MATCHES and LIKE

Informix®

Informix supports MATCHES and LIKE operators in SQL statements.

MATCHES expects * and ? wild-card characters, while LIKE uses the % and _ wild-cards as equivalents.

( col MATCHES 'Smi*' AND col NOT MATCHES 'R?x' )
( col LIKE 'Smi%' AND col NOT LIKE 'R_x' )

MATCHES accepts also brackets notation, to specify a set of matching characters at a given position:

( col MATCHES '[Pp]aris' )
( col MATCHES '[0-9][a-z]*' )

ORACLE

Oracle® does not provide an equivalent of the Informix MATCHES operator.

The LIKE operator is supported.

Important:

With Oracle, columns defined as CHAR(N) are blank padded, and trailing blanks are significant in LIKE expressions. As a result, with a CHAR(5) value such as 'abc ' (with 2 trailing blanks), the expression (colname LIKE 'ab_') will not match. To workaround this behavior, you can use (RTRIM(colname) LIKE 'pattern'). However, consider adding the condition AND (colname LIKE 'patten%') to force the DB server to optimize the query of the column as indexed. The CONSTRUCT instruction uses this technique when the entered criteria does not end with a * star wildcard.

Solution

The database driver is able to translate Informix MATCHES expressions to LIKE expressions, when no [ ] bracket character ranges are used in the MATCHES operand.

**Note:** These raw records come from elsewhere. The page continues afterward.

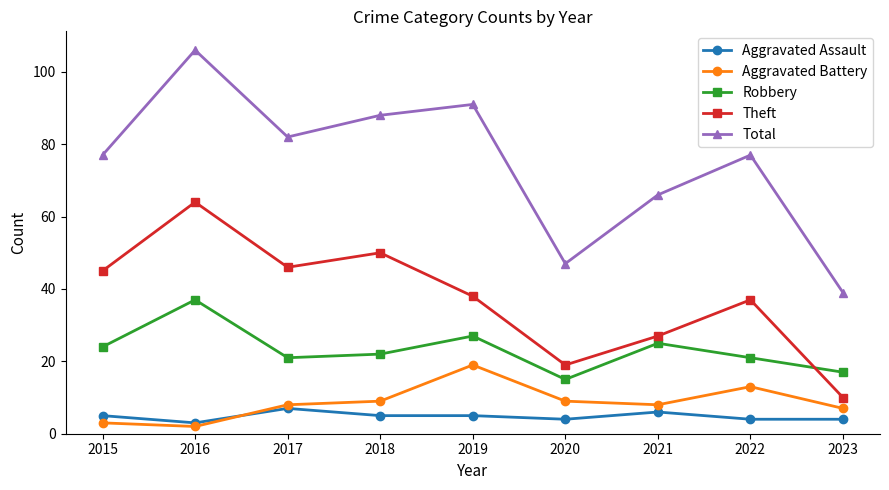

What is the minimum value shown in the chart?

2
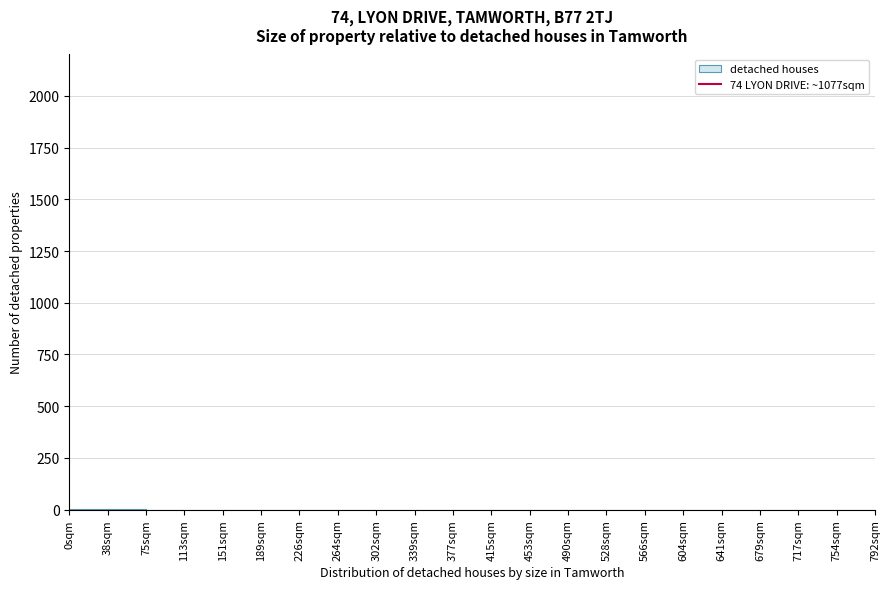

Reading left to right, transcribe this chart: for each bar, give the range it covers on the x-axis and its height. Neither the bar edges nor the heights are printed on the chart, so give them approximately, as read against the axes.

0 to 40: under 50
40 to 75: under 50
75 to 115: 0
115 to 150: 0
150 to 190: 0
190 to 225: 0
225 to 265: 0
265 to 300: 0
300 to 340: 0
340 to 375: 0
375 to 415: 0
415 to 455: 0
455 to 490: 0
490 to 530: 0
530 to 565: 0
565 to 605: 0
605 to 640: 0
640 to 680: 0
680 to 715: 0
715 to 755: 0
755 to 790: 0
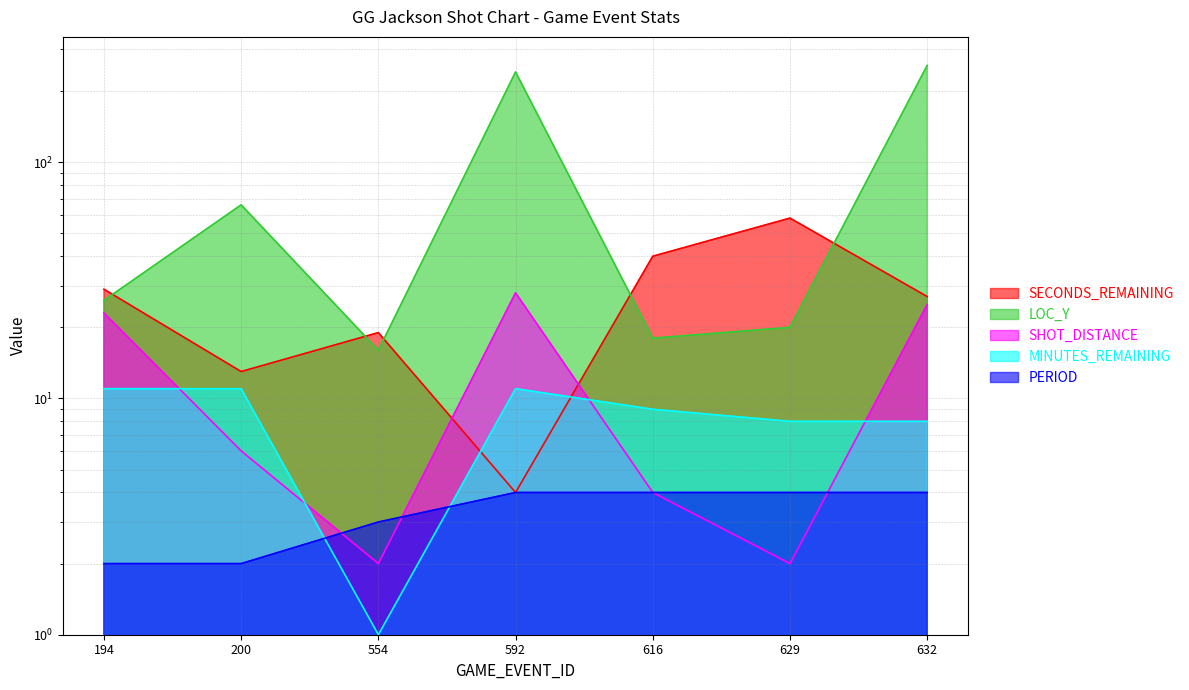

What is the difference between the PERIOD values at 554 and 629?

1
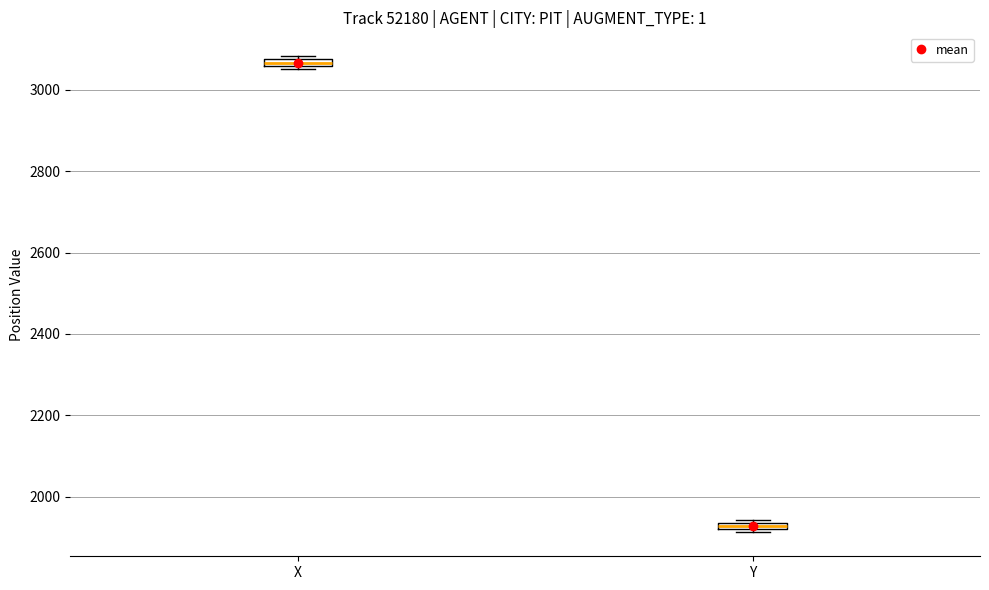

Where is the lower edge of the box for Y on the y-axis? The values are not printed on the chart, so give them approximately, as read against the axis.

1920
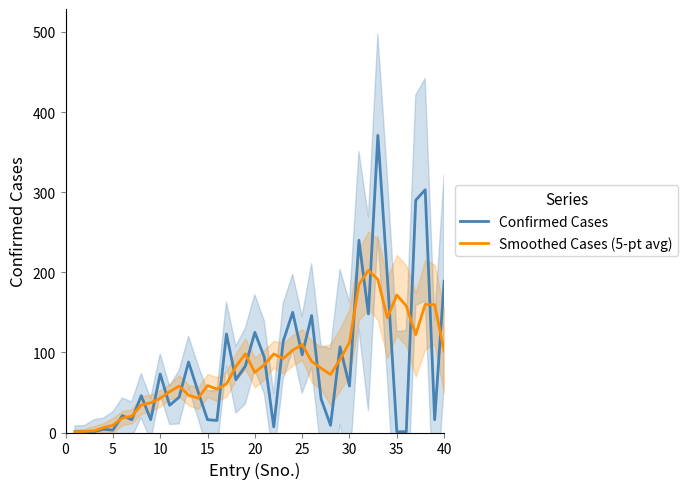

What is the difference between the maximum and second lowest values in the Smoothed Cases (5-pt avg) series?

201.0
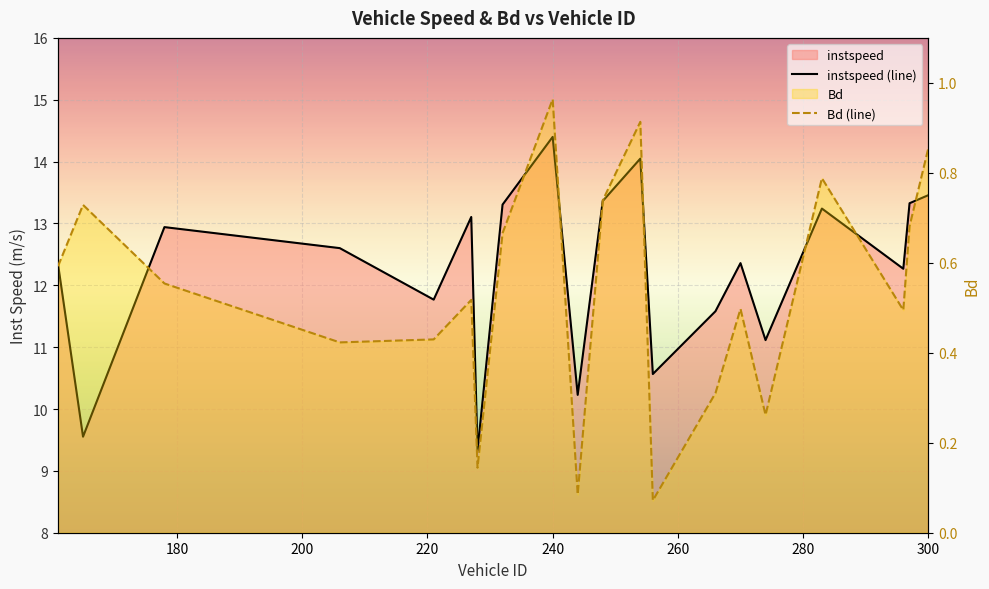

At how many categories does at least one series exceed 0?

20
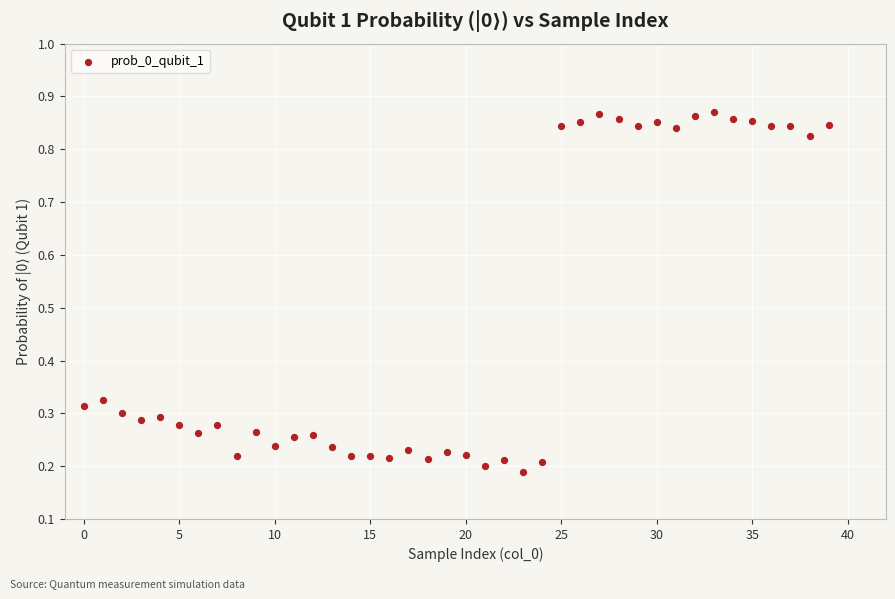

What is the range of Y values (max minus min)?

0.7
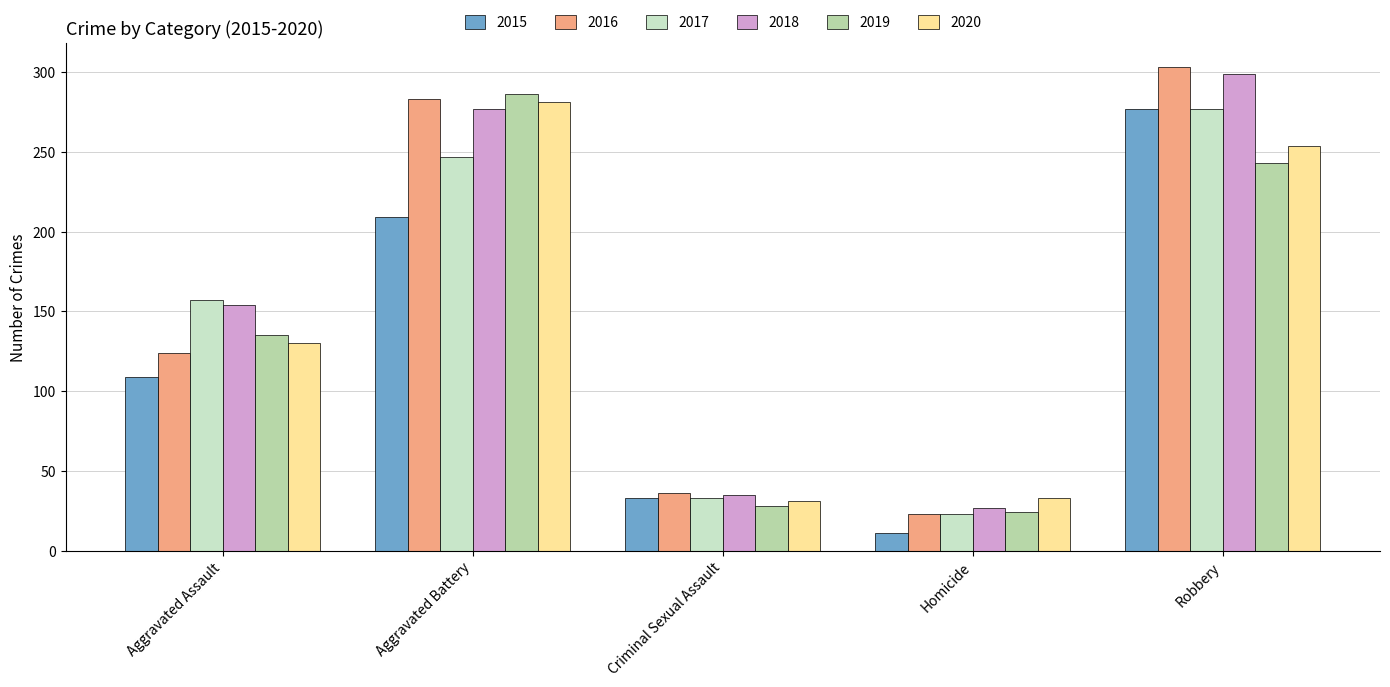

How many groups of bars are there?

5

The MATCHES to LIKE expression translation is controlled by the following FGLPROFILE entry:
dbi.database.dbname.ifxemul.matches = { true | false }
Important:

Only [NOT] MATCHES followed by a search pattern provided as a string literal can be converted by ODI drivers. A [NOT] MATCHES followed by a ? question mark parameter place holder is not translated!

For maximum portability, consider replacing the MATCHES expressions with LIKE expressions in all SQL statements.

Avoid using CHAR(N) types for variable length character data (such as name, address).